Now, in present day, nineteen-year-old Ruthie lives in Sara’s farmhouse with her mother, Alice, and her younger sister. Alice has always insisted that they live off the grid, a decision that has weighty consequences when Ruthie wakes up one morning to find that Alice has vanished. In her search for clues, she is startled to find a copy of Sara Harrison Shea’s diary hidden beneath the floorboards of her mother’s bedroom. As Ruthie gets sucked into the historical mystery, she discovers that she’s not the only person looking for someone that they’ve lost. But she may be the only one who can stop history from repeating itself.
My Ideation: This is a new author for me. I loved the book! The story goes between the year 1908 and present. Sara Harrison Shea’s diary has been found in the house she grew up in. She, of course, is deceased, but her story lives on through Ruthie who currently lives in the home with her mother and sister.
This story was tough to put down. There were twists throughout the book. It was a definite ghost story. The characters were likeable and intriguing. I felt myself feeling tearful at times. McMahon’s descriptions were very real-to-life and made me feel as though I was actually seeing what she was describing.
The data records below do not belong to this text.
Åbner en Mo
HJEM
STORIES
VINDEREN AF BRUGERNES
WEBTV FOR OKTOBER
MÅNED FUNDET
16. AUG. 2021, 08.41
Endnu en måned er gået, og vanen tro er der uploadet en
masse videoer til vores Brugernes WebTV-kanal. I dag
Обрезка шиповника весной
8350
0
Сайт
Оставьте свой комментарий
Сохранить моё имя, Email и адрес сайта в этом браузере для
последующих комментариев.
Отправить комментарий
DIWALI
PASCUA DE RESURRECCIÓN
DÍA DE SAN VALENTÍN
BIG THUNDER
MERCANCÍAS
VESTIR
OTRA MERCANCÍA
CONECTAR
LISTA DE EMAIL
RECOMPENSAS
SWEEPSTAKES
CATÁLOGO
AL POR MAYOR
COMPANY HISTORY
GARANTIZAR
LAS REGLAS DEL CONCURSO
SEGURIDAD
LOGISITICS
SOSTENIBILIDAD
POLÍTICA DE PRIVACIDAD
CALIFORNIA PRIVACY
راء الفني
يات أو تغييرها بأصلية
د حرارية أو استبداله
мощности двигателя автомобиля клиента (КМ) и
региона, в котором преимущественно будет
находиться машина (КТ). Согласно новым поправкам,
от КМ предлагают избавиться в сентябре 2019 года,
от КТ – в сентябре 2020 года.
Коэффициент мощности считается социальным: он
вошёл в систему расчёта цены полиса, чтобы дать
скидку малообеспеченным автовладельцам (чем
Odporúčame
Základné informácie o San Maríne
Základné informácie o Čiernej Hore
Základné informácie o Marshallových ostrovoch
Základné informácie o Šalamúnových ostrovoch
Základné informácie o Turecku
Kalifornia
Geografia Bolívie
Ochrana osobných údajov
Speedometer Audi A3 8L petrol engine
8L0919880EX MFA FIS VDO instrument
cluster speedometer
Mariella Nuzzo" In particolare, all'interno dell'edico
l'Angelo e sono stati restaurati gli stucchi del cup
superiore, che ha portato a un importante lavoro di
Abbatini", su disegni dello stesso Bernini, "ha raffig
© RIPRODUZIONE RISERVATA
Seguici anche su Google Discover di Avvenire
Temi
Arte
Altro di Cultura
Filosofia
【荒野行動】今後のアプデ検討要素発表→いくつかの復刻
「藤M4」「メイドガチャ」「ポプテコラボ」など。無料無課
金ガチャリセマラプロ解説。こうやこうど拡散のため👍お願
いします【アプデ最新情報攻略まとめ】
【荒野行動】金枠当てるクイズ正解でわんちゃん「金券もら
Author’s Information: I was born in 1968 and grew up in my grandmother’s house in suburban Connecticut, where I was convinced a ghost named Virgil lived in the attic. I wrote my first short story in third grade. I graduated with a BA from Goddard College in 1991 and then studied poetry for a year in the MFA in Writing Program at Vermont College. A poem turned into a story, which turned into a novel, and I decided to take some time to think about whether I wanted to write poetry or fiction. After bouncing around the country, I wound up back in Vermont, living in a cabin with no electricity, running water, or phone with my partner, Drea, while we built our own house. Over the years, I have been a house painter, farm worker, paste-up artist, Easter Bunny, pizza delivery person, homeless shelter staff member, and counselor for adults and kids with mental illness — I quit my last real job in 2000 to work on writing full time. In 2004, I gave birth to our daughter, Zella. These days, we’re living in an old Victorian in Montpelier, Vermont. Some neighbors think it looks like the Addams family house, which brings me immense pleasure.
I was not compensated for this review. I simply enjoyed the book and wanted to share it.